The report includes the following successes in reducing FGM:

  • In Kenya, about 40 percent of women had the procedure in 1984, and now that number is less than 10 percent
  • In Egypt, a very “high-prevalence” country in terms of FGM, the rate decreased from 97 percent to 70 percent in the same period. “While 70 percent is still quite high, such decreases are even more significant in countries where FGM is almost universal, because you have to contend with more entrenched social mores,” Cappa said.
  • Similarly, Liberia has slashed its FGM rates from 72 percent in 1983 to 31percent in 2013.

In all the countries that have achieved major opinion shifts toward FGM, a mix of public figures, government actions and NGOs have contributed efforts.

The efforts of the First Lady of Burkina Faso Chantal Compaore, for example, helped the UN pass a major anti-FGM resolution and slash the country’s FGM rate by 31 percent. Cappa dubs such actions “macro-level” factors.

Legislation is another macro-level factor that helped the Gambia recently outlaw FGM, she pointed out.

“Legislation is very important because it sends a signal that the practice is no longer okay,” she said.
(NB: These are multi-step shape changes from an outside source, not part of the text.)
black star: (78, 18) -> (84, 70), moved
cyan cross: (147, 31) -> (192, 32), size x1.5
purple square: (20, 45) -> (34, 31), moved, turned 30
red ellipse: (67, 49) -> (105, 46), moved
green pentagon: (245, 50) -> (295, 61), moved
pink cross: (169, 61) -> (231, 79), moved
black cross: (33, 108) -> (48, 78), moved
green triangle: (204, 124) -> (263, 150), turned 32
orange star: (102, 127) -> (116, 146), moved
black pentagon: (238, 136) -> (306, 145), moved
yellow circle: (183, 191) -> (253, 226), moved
But she also pointed out that laws must be linked to practical interventions to stop the demand within families and communities for FGM. And many experts have pointed out that laws simply aren’t enough since they aren’t always followed or enforced.
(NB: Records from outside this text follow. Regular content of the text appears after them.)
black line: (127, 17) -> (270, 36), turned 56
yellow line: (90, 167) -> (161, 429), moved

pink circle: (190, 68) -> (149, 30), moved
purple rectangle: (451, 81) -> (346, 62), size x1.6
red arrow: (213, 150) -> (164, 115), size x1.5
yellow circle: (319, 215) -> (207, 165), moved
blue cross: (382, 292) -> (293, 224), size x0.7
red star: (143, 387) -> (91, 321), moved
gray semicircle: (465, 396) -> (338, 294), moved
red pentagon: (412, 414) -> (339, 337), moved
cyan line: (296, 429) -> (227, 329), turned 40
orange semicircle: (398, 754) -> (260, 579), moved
In the court of public opinion, there are even more successes in the fight against FGM. According to the report’s press release, more than 15,000 “communities and sub-districts” have publicly abandoned FGM, and five countries passed laws criminalizing it. And nearly two-thirds of boys and men in all countries disapprove of the practice.
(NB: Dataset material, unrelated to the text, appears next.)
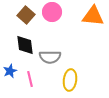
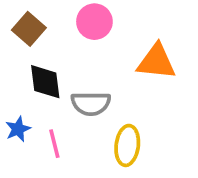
brown square: (26, 15) -> (29, 29), moved
orange triangle: (93, 16) -> (156, 62), moved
Still, experts point out that the world’s population, particularly in countries where FGM is prevalent, continues to grow. And even if current decline in the practice is maintained, the actual number of girls and women will increase over the next decade, according to the UNICEF report.

“Although measures to end FGM are proving to be more successful, the growing population in countries with higher prevalence means that numbers have increased... we cannot rest or lose momentum until every single girl at risk is protected,” said Mary Wandis, an FGM Program Manager at Equality Now, in a press statement.

Still, it is significant that the perception of FGM has rapidly changed from a localized, Africa-specific issue to one of global concern, experts point out. “I am very hopeful that we can end FGM within our lifetime, and the data confirms that,” Cappa said. “Social change requires time, but the amount of momentum towards FGM in recent years is remarkable.”